I mean, the world situation is nuts and I'm not minimizing that. Really though, we were told from the beginning that by choosing to eat (goodness, I just realized even Eve liked food!) - we made a choice that life wouldn't be easy. We wouldn't forever walk with God in the garden and the Lord could no longer say “and it was very good”. We, as humanity, messed up big time. And until this day we live with the effects of that choice so long ago. The effects are diseases like cancer and viruses like covid. It’s crime and violence and hatred. It's people blowing each other up and selfish gain being priority over the whole. It's the loss of community and family units. It's broken relationships and abuse. And yet there is some hope. Lots of hope. You knew it. I know it. And you shared it when you were here and even in the story of your battle with NUTs and death, even then you stood triumphant. How? Because you lived and relished in God’s grace and shared his power and might and victory. Not just a few, you shared with everyone so that they too would know His strength. God used you to plant so many seeds and that was your task. And you did, often with joy and a smile. Honestly, you weren‘t perfect but your smile and joy and genuine care and love for people is what I hear about. You cared girl. And your youth, your friends, clients, co-workers, co-leaders, everyone who knew you knows that still. I believe it's a testimony in itself and those seeds you sowed and showed, God will give the increase.



So as I sit here, my tears dry now, and my cheeks salty, I just am so thankful for the years we had together. For the time I got to have with you and for the life you lived here on earth. I am thankful for the beautiful woman you are and were and that I know that you are with the Lord. Thank you, for being your bouncy, crazily excited you, for being the non-communicating listener, my loudest cheerleader and my truest friend. I miss you dear sister but oh am I ever glad that the lord had you Home and that we have that comfort.
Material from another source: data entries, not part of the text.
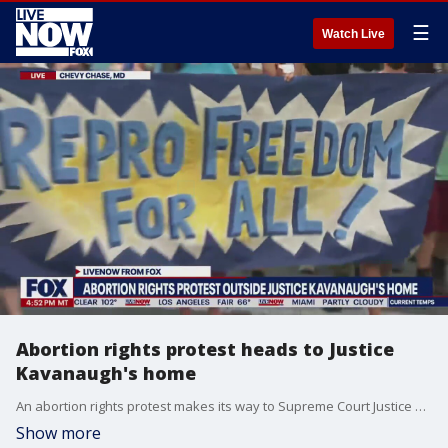
☰
Watch Live
Abortion rights protest heads to Justice
Kavanaugh's home
An abortion rights protest makes its way to Supreme Court Justice Brett Kavanaugh's home following his decision to dismiss a challenge to Texas' controversial abortion law.
Show more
Looking forward to being reunited one point in eternity but until then I will continue to tell your story, continue loving you my dear, and all who know me know I have a little sister and she's with Jesus.


To God be the glory!




I'm moving to The Netherlands soon here, and this will be the last time I can visit your gravesite for a while. I mean, you don’t notice I'm here probably - but that's fine! This is a pretty special place.


Ps. took my birks off and just chilling here with my sunnies and soaking up the rays. You would do the same.

And another thing. You’re beside a police officer and across the path is a large army vehicle. One of the kids trusted that you’d at least be safe in this spot.